Senior managers in the state health service should be statutorily obliged to undergo a career quarantine before taking up lucrative jobs in the commercial health sector, Labour Party spokeswoman Jan O'Sullivan has urged.
As the privatisation of citizens' healthcare gains pace, she is calling for the enforced "garden leave" applicable to higher civil servants to be expanded to cover public servants in the HSE. Her call was prompted by the transfer of a number of highly placed executives in the public service to companies blazing the privatisation trail.
One of the highest-profile HSE executives to jump the public sector ship is Dr Sean McGuire who was a member of Prof Brendan Drumm's original four-person kitchen cabinet. Having co-founded Britain's first major out-of-hours GP co-op, Medway Doctors, in 1989, he returned to Ireland and set up Caredoc in Carlow in 1999.
He was involved in setting up South Doc in 2001 and Shannon Doc in 2002. He was hired as a HSE consultant in 2005, advising Drumm on primary care, and was paid €250,000 for 15 months' service. In 2007, he joined Touchstone Healthcare, founded by Carr Communications chairman Fergus Hoban, who sold his Unicare chain of pharmacies to German pharmaceutical giant Gehe for €127.6m.
Touchstone is building a €500m chain of 60 healthcare centres revolving around GPs' clinics. The doctors will not be employed by Touchstone. Rather, they will buy the premises to house their clinics. Touchstone, however, will operate the onsite retail pharmacies at the centres.
"It's a serious matter of public interest," O'Sullivan said. "First of all, there is an issue of people going to work in the commercial sector being able to use information they've got while working in the public sector, straightaway after leaving. Secondly, you're talking about a large amount of money being transferred into the commercial sector as the public system is buying services from the commercial sector."
Under the code of behaviour for civil servants, senior staff intending to switch to jobs in the private sector are required to take a year's career break to avoid a conflict of interest. "The HSE should be treated the same way," O'Sullivan says.
Among the directors of the Charter Medical Centre in Smithfield, Dublin, is the chief executive of the Irish Payments Services Organisation, Pat McLoughlin, another of Drumm's former righthand men. McLoughlin quit as the director of the National Hospitals Office and deputy chief executive of the HSE in January 2006 after a reported disagreement with the Department of Finance about his pension entitlements.
After 28 years in the public health sector, he set up his own health consultancy in 2006 with clients in the private and the public sectors.

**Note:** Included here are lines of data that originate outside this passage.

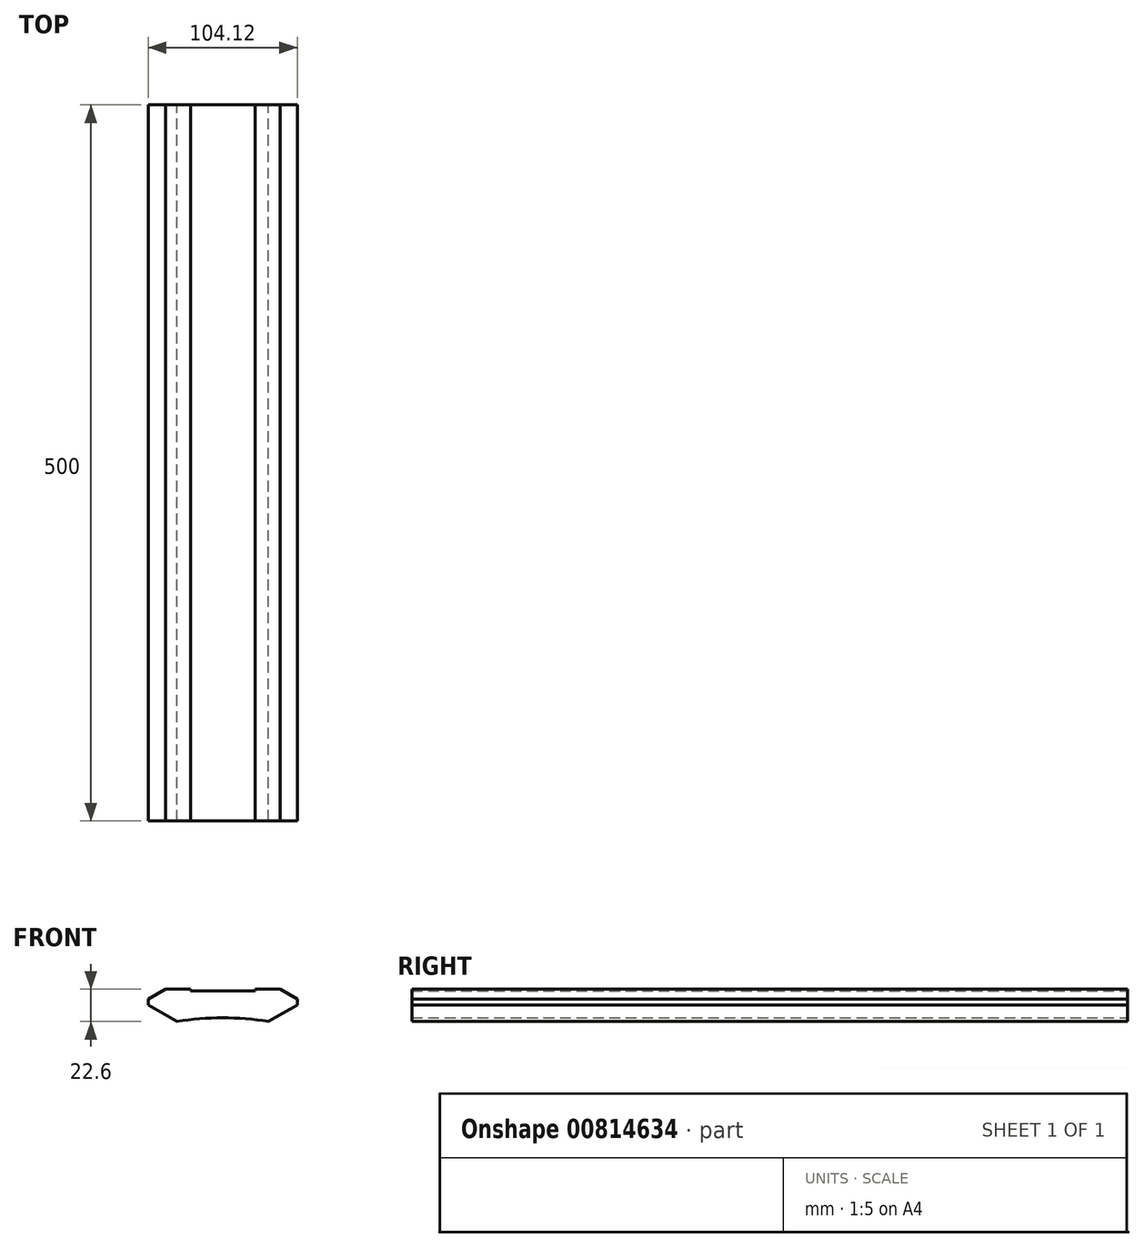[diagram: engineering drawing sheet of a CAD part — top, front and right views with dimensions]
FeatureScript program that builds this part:
annotation { "Feature Type Name" : "Feature", "Feature Type Description" : "" }
export const myFeature = defineFeature(function(context is Context, id is Id, definition is map)
    precondition{}
    {
        {
            var Q0;
            Q0=qCreatedBy(makeId("Front.planeOp"),FACE);
            var sketch = newSketch(context, id + "F0", { "sketchPlane" : qUnion([Q0])});
            skLineSegment(sketch, "E0", {"start": v(0, 33.16) * mm, "end": v(0, -46.31) * mm, "construction": true});
            skLineSegment(sketch, "E1", {"start": v(0, 9.67) * mm, "end": v(22.5, 9.67) * mm});
            skLineSegment(sketch, "E2", {"start": v(22.5, 9.67) * mm, "end": v(22.5, 10.97) * mm});
            skLineSegment(sketch, "E3", {"start": v(22.5, 10.97) * mm, "end": v(39.98, 10.97) * mm});
            skLineSegment(sketch, "E4", {"start": v(39.98, 10.97) * mm, "end": v(52.06, 4) * mm});
            skLineSegment(sketch, "E5", {"start": v(52.06, 4) * mm, "end": v(52.06, 0) * mm});
            skLineSegment(sketch, "E6", {"start": v(52.06, 0) * mm, "end": v(31.9, -11.63) * mm});
            skLineSegment(sketch, "E7.MirrorCS", {"start": v(0, 9.67) * mm, "end": v(-22.5, 9.67) * mm});
            skLineSegment(sketch, "E8.MirrorCS", {"start": v(-22.5, 9.67) * mm, "end": v(-22.5, 10.97) * mm});
            skLineSegment(sketch, "E9.MirrorCS", {"start": v(-22.5, 10.97) * mm, "end": v(-39.98, 10.97) * mm});
            skLineSegment(sketch, "E10.MirrorCS", {"start": v(-39.98, 10.97) * mm, "end": v(-52.06, 4) * mm});
            skLineSegment(sketch, "E11.MirrorCS", {"start": v(-52.06, 4) * mm, "end": v(-52.06, 0) * mm});
            skLineSegment(sketch, "E12.MirrorCS", {"start": v(-52.06, 0) * mm, "end": v(-31.9, -11.63) * mm});
            skArc(sketch, "E13", {"start": v(31.9, -11.63) * mm, "mid": v(0, -9.07) * mm, "end": v(-31.9, -11.63) * mm});
            skSolve(sketch);
        }
        {
            var Q0;
            Q0=makeQuery(id+"F0.imprint","IMPRINT",FACE,{"disambiguationData":[TD([[makeQuery(id+"F0.imprint","IMPRINT",EDGE,{"derivedFrom":sQuery(id+"F0.wireOp",EDGE,"E1")}),-1.0]])]});
            extrude(context, id + "F1", {"entities" : qUnion([Q0]), "endBound" : BoundingType.SYMMETRIC, "depth" : 500 * mm, "offsetDistance" : 25 * mm});
        }
    });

Another former health board boss and recent chief executive of the HSE in the northwest, Pat Harvey, is now a director of Northwest Healthcare which is building a €60m hospital close to Letterkenny General Hospital. In a region where the lack of radiation services has been a long-running controversy and where some women have chosen mastectomy to avoid arduous journeys to Dublin for treatment, the planned hospital will provide oncology services for public and private patients.
"When good people with strong management experience leave the health service, the public sector is the less for it," said former Irish Medical Organisation president Dr Christine O'Malley. "But it's particularly disturbing when they leave for jobs in the private health sector having been privy to information and the planned strategies of the HSE."